Abstract

The phenomenology of thermonuclear burn in deuterium-tritium microspheres at high densities is described, and numerical results characterizing the burn for a broad range of initial conditions are given. The fractional burnup, bootstrap-heating, and depletion of the DT fuel, its expansive disassembly, and thermonuclear ignition by propagating burn from central hot spots in the microspheres are discussed. Extensive numerical results from a 3 T Lagrangian simulation code are presented. The yields Y0 from uniform 10, 1, and 0.1 μg microspheres with densities ρ = 1 to 4 × 104 g/cm3 and temperatures Te = Ti = 1.8 to 100 keV are given. It is shown that Y0 ∼ ρR, ρR < 0.3 (R is the microsphere radius) or, equivalently, Y0 ∼ ρ2/3 for spheres of fixed mass m.
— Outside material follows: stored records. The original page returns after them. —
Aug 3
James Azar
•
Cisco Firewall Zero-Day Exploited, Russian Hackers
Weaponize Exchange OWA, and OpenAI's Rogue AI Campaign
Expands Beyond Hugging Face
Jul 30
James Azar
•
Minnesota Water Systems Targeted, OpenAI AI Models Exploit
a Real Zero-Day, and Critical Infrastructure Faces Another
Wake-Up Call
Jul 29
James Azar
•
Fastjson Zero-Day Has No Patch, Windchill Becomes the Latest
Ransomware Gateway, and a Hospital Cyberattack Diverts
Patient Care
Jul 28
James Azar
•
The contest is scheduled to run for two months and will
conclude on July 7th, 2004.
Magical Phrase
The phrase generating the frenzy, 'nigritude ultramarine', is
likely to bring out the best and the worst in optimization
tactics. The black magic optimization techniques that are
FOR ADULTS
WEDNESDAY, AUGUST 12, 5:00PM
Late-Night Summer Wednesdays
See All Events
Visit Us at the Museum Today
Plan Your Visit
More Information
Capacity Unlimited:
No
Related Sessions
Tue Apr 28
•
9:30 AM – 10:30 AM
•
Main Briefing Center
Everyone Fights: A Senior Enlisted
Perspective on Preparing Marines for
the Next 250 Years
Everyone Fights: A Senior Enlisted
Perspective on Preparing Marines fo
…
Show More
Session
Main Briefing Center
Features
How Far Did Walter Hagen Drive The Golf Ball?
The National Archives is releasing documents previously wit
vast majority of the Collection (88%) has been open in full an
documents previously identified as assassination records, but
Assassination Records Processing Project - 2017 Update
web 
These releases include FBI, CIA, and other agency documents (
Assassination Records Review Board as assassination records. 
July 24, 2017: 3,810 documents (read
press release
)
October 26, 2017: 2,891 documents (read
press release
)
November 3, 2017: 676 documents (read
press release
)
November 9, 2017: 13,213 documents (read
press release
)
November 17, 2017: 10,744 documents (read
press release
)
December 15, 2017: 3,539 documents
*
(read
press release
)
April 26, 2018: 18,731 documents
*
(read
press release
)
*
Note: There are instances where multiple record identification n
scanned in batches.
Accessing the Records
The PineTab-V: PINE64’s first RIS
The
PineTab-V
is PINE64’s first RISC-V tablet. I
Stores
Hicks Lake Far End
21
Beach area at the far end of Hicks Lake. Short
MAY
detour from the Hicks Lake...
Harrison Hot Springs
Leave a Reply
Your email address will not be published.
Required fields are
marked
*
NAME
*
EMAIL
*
The gain-factor G0 ≡ Y0/mI0 (I0 is the internal energy) is shown to measure burn efficiency in uniform microspheres. More than a four-fold increment in the gain factor is shown to derive from apportionment of the internal energy in a central hot spot. The limiting effects of electron degeneracy on the gain factor are outlined. As a guideline, the experimental observation of 1013 neutrons/kJ of input laser energy is established as proof of good absorption; 1015/kJ will imply yields exceeding break even.